Culture

The Evolution of Shadows by Jason Quinn Malott

The Evolution of Shadows BY Jason Quinn Malott. Unbridled Books. Paperback, 272 pages. $14.
The cover of The Evolution of Shadows

Jason Quinn Malott’s debut, The Evolution of Shadows, is a devastating, often dizzying novel of returns and turnarounds. Years after war photographer Gray Banick vanishes in Bosnia, his American, English, and Bosnian friends convene in Sarajevo to solve the mystery of his disappearance, a venture that sends them traveling around the country, seeking hints of him or his remains. Malott’s characters rarely stay in a single timeframe—or a single place—for long: they slip frequently into recollections of lovers and dinners and battles past, making their experience of the present seem just as bumpy, as prone to stalling and sliding backward, as the malfunctioning car they drive across the countryside.

This latest addition to the suite of novels inspired by the Bosnian conflict generally takes a straighter tone than, for example, Aleksandar Hemon’s Lazarus Project or Sasa Stanisic’s How the Soldier Repairs the Gramophone. Where Hemon steeps sections of his book in noir, and Stanisic infuses scenes with magic realism, Malott employs a matter-of-factness that emphasizes the horrific unlikelihood of his war stories. All the while, he pulls the reader from one story to the next, from one period and place to another—from present-day Bosnia back to Kansas City, where Gray lived; from the search for Gray back to his days in the war. Creating a subtler disorientation, scenes and images recur throughout the novel, so that, for the reader as for the characters, progressing though the book means remembering: veering mentally backward to the novel’s earlier phases. A card expressing congratulations for a wedding appears three times; only the final instance, which reaches deepest into the past, explains its significance.

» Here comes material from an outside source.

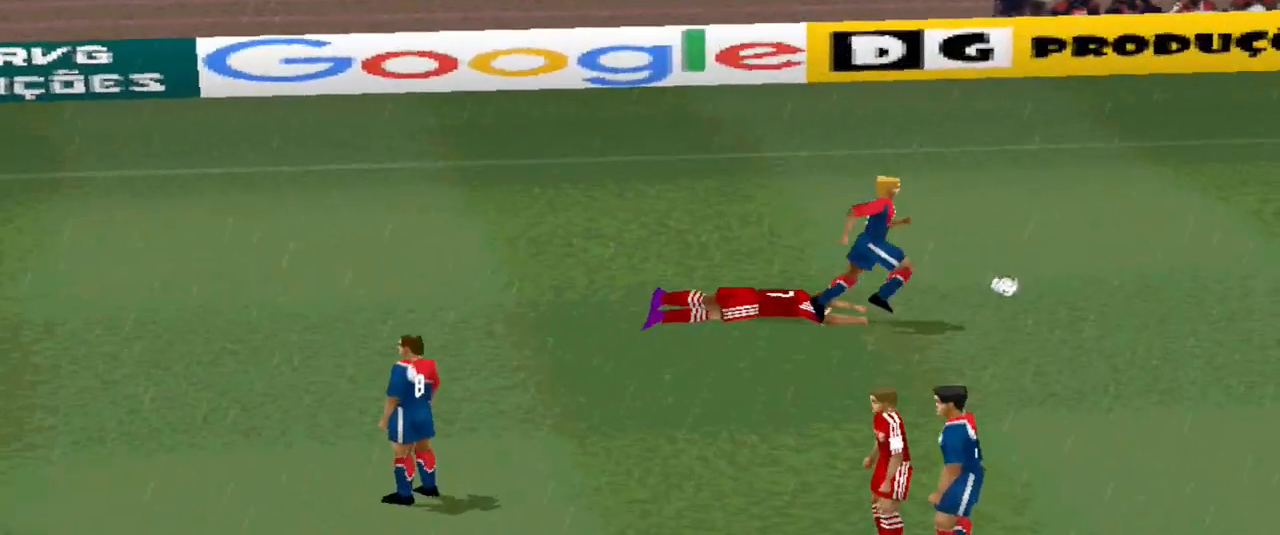
{"buttons": [], "events": []}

Like the story they inhabit, the characters proceed by regression, dwelling on long-ago enigmas in order to move on from them. The novel ceases its backward loops and concludes only after Lian, Gray’s ex-lover, learns his fate—only after shades of gray give way to something like surety.

That passion for certitude belongs not only to Lian: elegantly, it defines and motivates nearly every character. Lian’s husband sifts through her belongings to determine why she’s left for Sarajevo; Gray strives to uncover Serbian war crimes; the assembly of friends in Bosnia seeks his remains. Most scenes brim with scents and tastes and sounds (the word “sound” appears five times on the first page), as if sensual experience might compensate for the many intangibles haunting this book.

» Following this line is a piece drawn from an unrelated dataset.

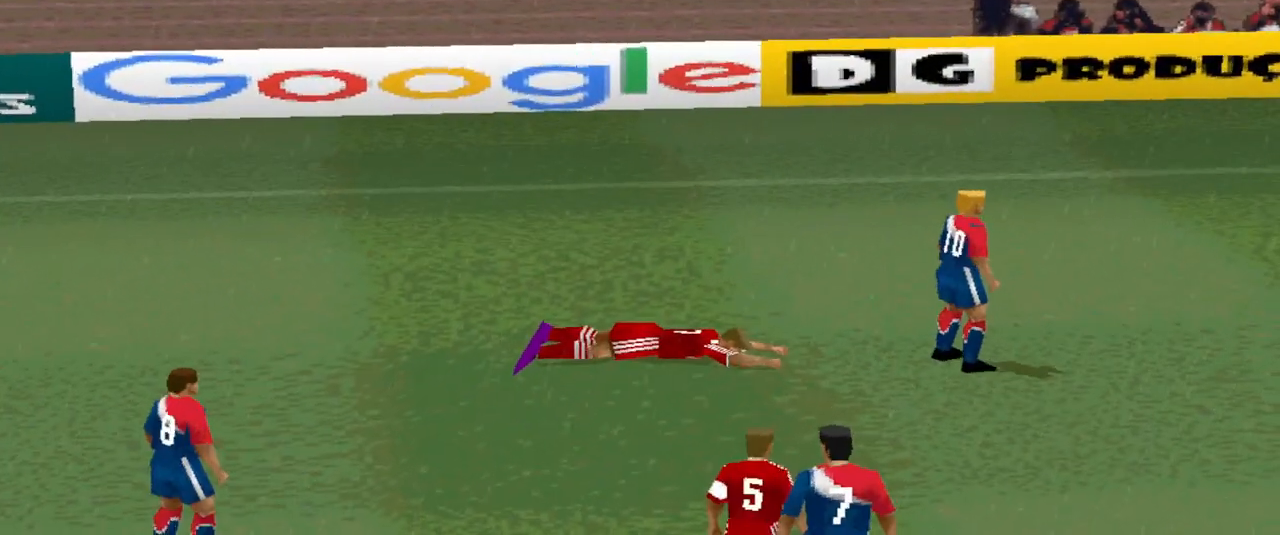
{"buttons": [], "events": []}
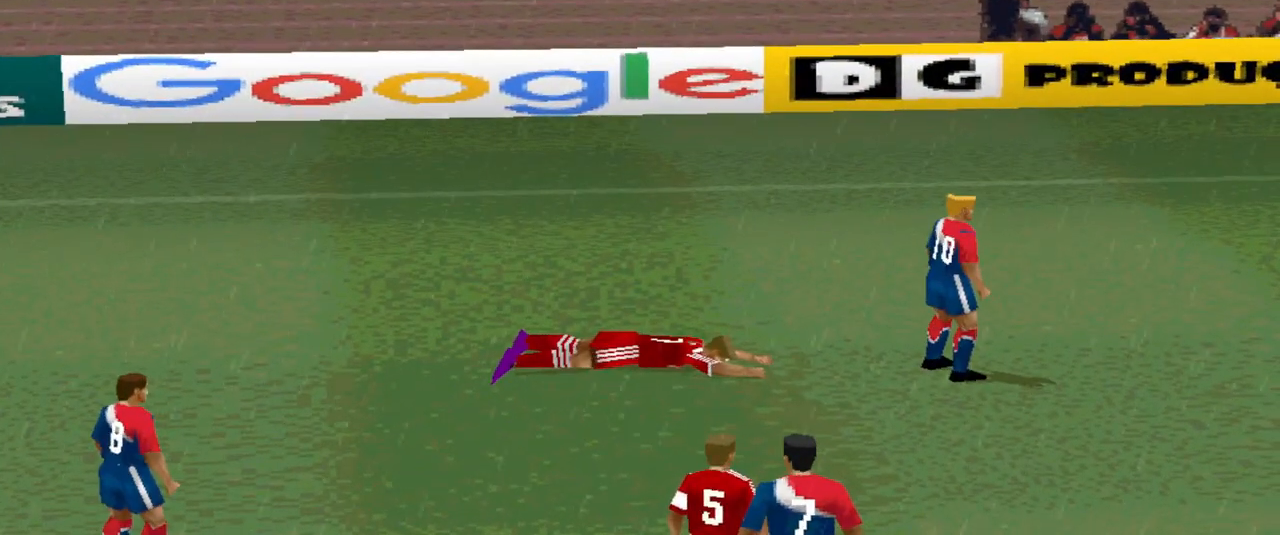
{"buttons": [], "events": []}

The novel’s most heartrending character, Stepjan—a Bosnian who lost his eyes, an arm, and mobility of his legs in the war—struggles with a world that has become not only senseless and insensible but difficult to sense. Malott’s spare style (which only occasionally drifts into melodrama) delicately depicts Stepjan’s anguish: “There are times…when he still feels everything he lost. He imagines raising his left arm to his face, expecting his own fingers to touch his lips, to see his own hands appear out of the blackness.” The novel explores splits of all kinds—between lovers, between groups of people, between past and present. Stepjan suffers for being physically split off from himself.

Malott’s explorations of divisions usually succeed: two of the friends seeking Gray belong to divorce-bound households in England and America, reflections of the festering Bosnian state. This mirroring works partly because the Bosnian war was literally domestic (one wrenching scene describes a Bosnian finding his family murdered in his home). Yet when the narrative focuses on how Lian’s Chinese-American identity influences her relationships, the Western version of conflict can feel a tepid answer to the Bosnian, a forced marriage in an otherwise coherent study of incoherence—a meditation on both the horrors of falling apart, and the arduousness of remaining in one piece.

Abigail Deutsch is a writer from New York. Her work appears in The Village Voice, n+1, and several other publications.